Thursday, November 18, 2010

Ava Gardner, Night 3

Tonight is the third Thursday of Ava Gardner's turn as TCM's Star of the Month. I'm looking forward to The Naked Maja, which I haven't seen before, kicking the night off at 8:00 PM ET. Coming up quite a bit later, early tomorrow morning at 5:00 AM, is The Hucksters

"Hucksters", of course, is a word that comes from advertising, and this is a movie about the dark side of the world of advertising. Clark Gable plays an up-an-comer at an ad agency who recently returned from years of service in World War II. He's got a boss in Adolphe Menjou who is trying to manage the contract of tyrannical soap magnate Sydney Greenstreet. Greenstreet's controlling ways, combined with the maxim that the customer is always right, means that whenever Greenstreet says, "Jump", Menjou asks how high. And Menjou wants Gable to jump right alongside him so that he can move up in the advertising world.

Jumping means several things. First is getting war widow Deborah Kerr to sign on as a paid celebrity spokesman for Greenstreet's company. Hollywood's plots being as predictable as they are, you can guess that Gable is going to fall in love with Kerr.
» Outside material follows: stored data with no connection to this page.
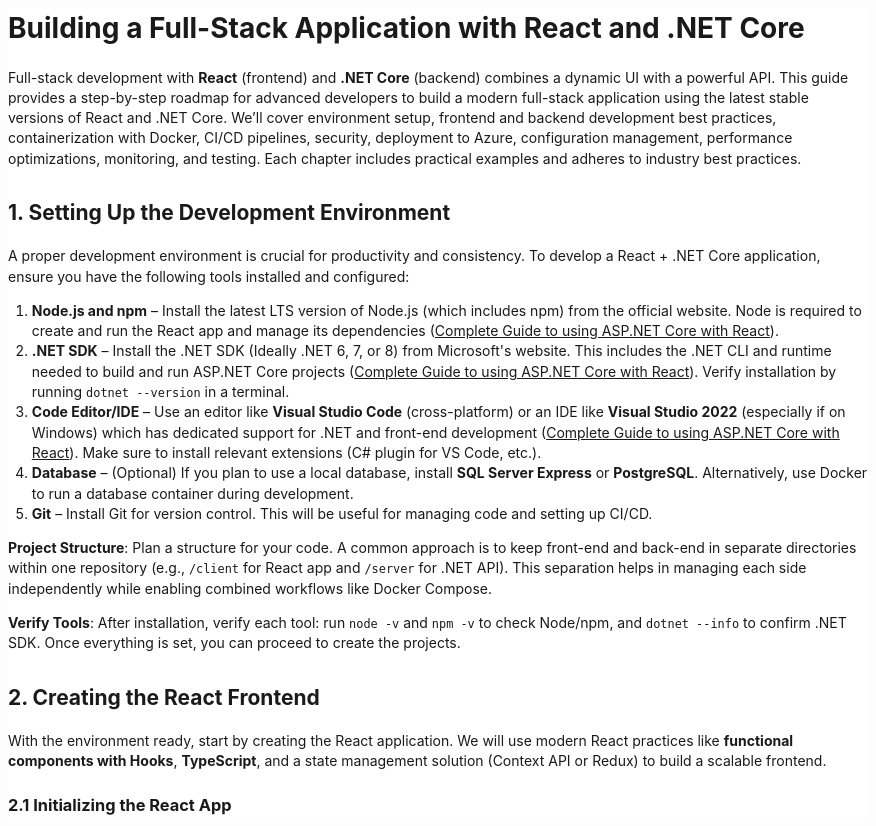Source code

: # Building a Full-Stack Application with React and .NET Core

Full-stack development with **React** (frontend) and **.NET Core** (backend) combines a dynamic UI with a powerful API. This guide provides a step-by-step roadmap for advanced developers to build a modern full-stack application using the latest stable versions of React and .NET Core. We’ll cover environment setup, frontend and backend development best practices, containerization with Docker, CI/CD pipelines, security, deployment to Azure, configuration management, performance optimizations, monitoring, and testing. Each chapter includes practical examples and adheres to industry best practices.

## 1. Setting Up the Development Environment

A proper development environment is crucial for productivity and consistency. To develop a React + .NET Core application, ensure you have the following tools installed and configured:

1. **Node.js and npm** – Install the latest LTS version of Node.js (which includes npm) from the official website. Node is required to create and run the React app and manage its dependencies ([Complete Guide to using ASP.NET Core with React](https://www.scholarhat.com/tutorial/aspnetcorewebapi/asp-dot-net-core-react#:~:text=First%2C%20we%20need%20to%20install,the%20following%20tools)).
2. **.NET SDK** – Install the .NET SDK (Ideally .NET 6, 7, or 8) from Microsoft's website. This includes the .NET CLI and runtime needed to build and run ASP.NET Core projects ([Complete Guide to using ASP.NET Core with React](https://www.scholarhat.com/tutorial/aspnetcorewebapi/asp-dot-net-core-react#:~:text=First%2C%20we%20need%20to%20install,the%20following%20tools)). Verify installation by running `dotnet --version` in a terminal.
3. **Code Editor/IDE** – Use an editor like **Visual Studio Code** (cross-platform) or an IDE like **Visual Studio 2022** (especially if on Windows) which has dedicated support for .NET and front-end development ([Complete Guide to using ASP.NET Core with React](https://www.scholarhat.com/tutorial/aspnetcorewebapi/asp-dot-net-core-react#:~:text=First%2C%20we%20need%20to%20install,the%20following%20tools)). Make sure to install relevant extensions (C# plugin for VS Code, etc.).
4. **Database** – (Optional) If you plan to use a local database, install **SQL Server Express** or **PostgreSQL**. Alternatively, use Docker to run a database container during development.
5. **Git** – Install Git for version control. This will be useful for managing code and setting up CI/CD.

**Project Structure**: Plan a structure for your code. A common approach is to keep front-end and back-end in separate directories within one repository (e.g., `/client` for React app and `/server` for .NET API). This separation helps in managing each side independently while enabling combined workflows like Docker Compose.

**Verify Tools**: After installation, verify each tool: run `node -v` and `npm -v` to check Node/npm, and `dotnet --info` to confirm .NET SDK. Once everything is set, you can proceed to create the projects.

## 2. Creating the React Frontend

With the environment ready, start by creating the React application. We will use modern React practices like **functional components with Hooks**, **TypeScript**, and a state management solution (Context API or Redux) to build a scalable frontend.

### 2.1 Initializing the React App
Things get a little more complicated when Gable meets nightclub singer Gardner and falls in love with her, too. And then there's Greenstreet's next flighty idea. He's taken a liking to comedian Keenan Wynn, and wants to get Wynn a radio show out on Los Angeles. Gable has to get the job done, or else Greenstreet will take his business to another company. The only problem is, Wynn's material is oh-so-unfunny.

It all sets up a series of moral conflicts for Gable, but because this film was made under the Production Code and made at glitzy MGM instead of socially conscious Warner Bros., the best we can hope for is that Gable comes to his moral senses in the way Jack Lemmon does in The Apartment. In reality, he and Menjou are more like the Claude Rains character in Mr. Smith Goes to Washington. Still, The Hucksters is worth watching for Sydney Greenstreet's performance. Despite being billed third, he's the star who shines most.

The Hucksters has not received a DVD release, not even to the Warner Archive collection. So you'll have to watch TCM's showing.